Je vais faire simple. Rien ne peut être changé dans le droit français sans l’autorisation du Conseil Constitutionnel. Qui, depuis longtemps et par une autorisation qu’il s’est donné tout seul, n’autorise rien qui contreviendrait au droit européen. Droit, jalousement gardé par Bruxelles, qui reste supérieur à celui de la France. Soyons fous : supposons que les socialistes du Conseil Constitutionnel autorisent ce qu’un républicain de droite veut ; le droit européen s’en contre-fiche, rien à faire. Bref, la deuxième promesse fondamentale de M. Barnier de 2022 restera dans le registre des paroles verbales.
Les enquêtes d’opinion montrent, à répétition, que nos concitoyens voudraient voir des progrès/changements, prioritairement, dans cinq secteurs, dans l’ordre : pouvoir d’achat, santé, sécurité, immigration, dette et dépenses publiques.

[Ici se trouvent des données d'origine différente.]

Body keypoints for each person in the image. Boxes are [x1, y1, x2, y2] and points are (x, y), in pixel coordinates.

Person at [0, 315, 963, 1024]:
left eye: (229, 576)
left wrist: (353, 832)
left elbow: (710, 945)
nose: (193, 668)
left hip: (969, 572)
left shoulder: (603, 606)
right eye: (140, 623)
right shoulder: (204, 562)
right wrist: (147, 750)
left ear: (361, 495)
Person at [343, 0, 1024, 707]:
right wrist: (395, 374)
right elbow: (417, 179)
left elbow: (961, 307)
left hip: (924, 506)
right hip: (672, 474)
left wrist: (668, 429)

Le pays s’est désindustrialisé, sa balance commerciale est déficitaire vis-à-vis de l’étranger de 50 à 70 milliards/an depuis quelques années (Direction des Douanes et des Droits Indirects, 07/24), son PIB ne croissant pas aussi vite que la population (immigrés réguliers et clandestins, bon an, mal an entre 700.000 et 800.000, contribution négative au PIB car soit inemployés soit emplois faible valeur ajoutée), bref, le pouvoir d’achat ne pourra pas être amélioré quels qu’en fussent les efforts éventuels de M . Barnier.
La santé : rien à faire car on continue à fermer des lits et créer « des déserts médicaux » car pénurie de médecins grâce aux idioties des années 80 et au-delà concernant la formation de médecins en France ; idem pour les infirmières, auxiliaires de santé. Exemple : Hôpital de Nevers où des spécialistes doivent venir de Clermont-Ferrand ou, par avion, de Dijon. Je vous laisse supposer le coût d’une journée pour ces remplaçants.

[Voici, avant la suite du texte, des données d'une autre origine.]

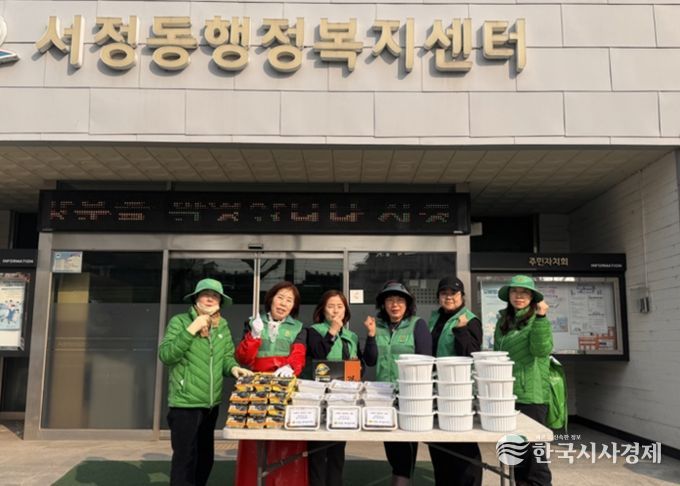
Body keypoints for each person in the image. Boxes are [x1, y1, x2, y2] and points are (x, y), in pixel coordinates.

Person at [159, 278, 252, 486]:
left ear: (220, 302)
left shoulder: (222, 325)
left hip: (211, 404)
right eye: (205, 294)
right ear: (196, 298)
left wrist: (233, 368)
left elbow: (226, 357)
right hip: (185, 403)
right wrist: (191, 329)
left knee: (205, 457)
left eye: (215, 296)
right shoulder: (180, 322)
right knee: (185, 458)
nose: (210, 299)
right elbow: (166, 355)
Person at [234, 281, 308, 486]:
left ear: (294, 306)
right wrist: (254, 335)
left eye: (289, 300)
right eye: (280, 297)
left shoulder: (299, 328)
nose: (283, 303)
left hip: (285, 388)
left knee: (286, 441)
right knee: (253, 442)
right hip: (256, 388)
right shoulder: (253, 323)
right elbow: (243, 358)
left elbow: (299, 353)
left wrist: (291, 366)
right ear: (271, 299)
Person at [306, 290, 378, 486]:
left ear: (346, 311)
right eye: (331, 306)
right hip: (320, 400)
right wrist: (332, 331)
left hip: (345, 400)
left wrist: (371, 335)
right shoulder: (314, 331)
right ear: (322, 310)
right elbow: (318, 353)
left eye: (340, 306)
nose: (336, 310)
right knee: (317, 451)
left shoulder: (351, 335)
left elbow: (367, 362)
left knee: (337, 451)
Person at [364, 281, 432, 486]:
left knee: (405, 448)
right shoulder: (377, 325)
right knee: (392, 445)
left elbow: (426, 360)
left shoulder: (417, 325)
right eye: (390, 300)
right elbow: (370, 360)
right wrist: (371, 335)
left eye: (400, 300)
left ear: (407, 304)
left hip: (408, 396)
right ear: (383, 304)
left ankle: (401, 481)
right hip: (383, 395)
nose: (395, 305)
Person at [494, 275, 553, 486]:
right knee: (517, 456)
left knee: (535, 460)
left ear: (532, 297)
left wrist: (541, 317)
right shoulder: (503, 320)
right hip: (508, 395)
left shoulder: (537, 320)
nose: (519, 296)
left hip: (531, 396)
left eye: (525, 292)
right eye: (515, 291)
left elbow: (541, 350)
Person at [427, 277, 483, 486]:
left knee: (462, 444)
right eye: (444, 293)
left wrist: (461, 330)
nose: (449, 297)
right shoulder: (435, 318)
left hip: (458, 391)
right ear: (438, 297)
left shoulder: (470, 320)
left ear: (462, 296)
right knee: (439, 443)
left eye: (454, 293)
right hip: (436, 388)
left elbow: (471, 355)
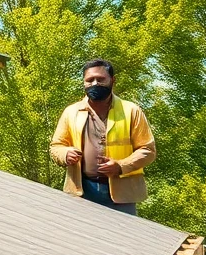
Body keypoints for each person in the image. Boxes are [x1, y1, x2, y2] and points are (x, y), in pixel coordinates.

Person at [50, 58, 156, 216]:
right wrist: (65, 154)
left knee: (122, 238)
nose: (94, 84)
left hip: (122, 195)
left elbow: (148, 150)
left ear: (113, 80)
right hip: (81, 192)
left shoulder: (131, 111)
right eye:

La sécurité. Tout d'abord combien sont-ils en France, les policiers et les gendarmes ? C'est le ministère de l’Intérieur qui fait les calculs, on compte 144.000 policiers et 98.000 gendarmes, au total donc 245 000 représentants des forces de l'ordre. Si on regarde maintenant le classement établi par Eurostat, et bien, c'est vrai que la France figure en queue de peloton en Europe : 169 policiers pour 100.000 habitants, c'est largement moins que l'Allemagne, où on en compte 298 policiers, et même deux fois moins que l'Espagne, qui affiche au compteur plus de 500 policiers pour 100.000 habitants (Radio France). Le budget correspondant, env. 23 milliards d’euros (Loi des Finances 2024). Ajouter 50% en effectifs (pour être à la moitié d’Espagne) cela représenterait 12 milliards d’euros que nous n’avons pas. J’arrête là. Rien que pour la sécurité et l’immigration on devrait trouver 20 milliards d’euros et comme on ne sait pas comment faire on devrait s’endetter de la même somme, en clair rien ne changera et les objectifs de M. Barnier n’ont aucune chance d’être atteints.
Quo vadis Francia ? On ne le sait pas mais on y va avec beaucoup de conviction. Et des regrets pour ce que ce beau pays est devenu.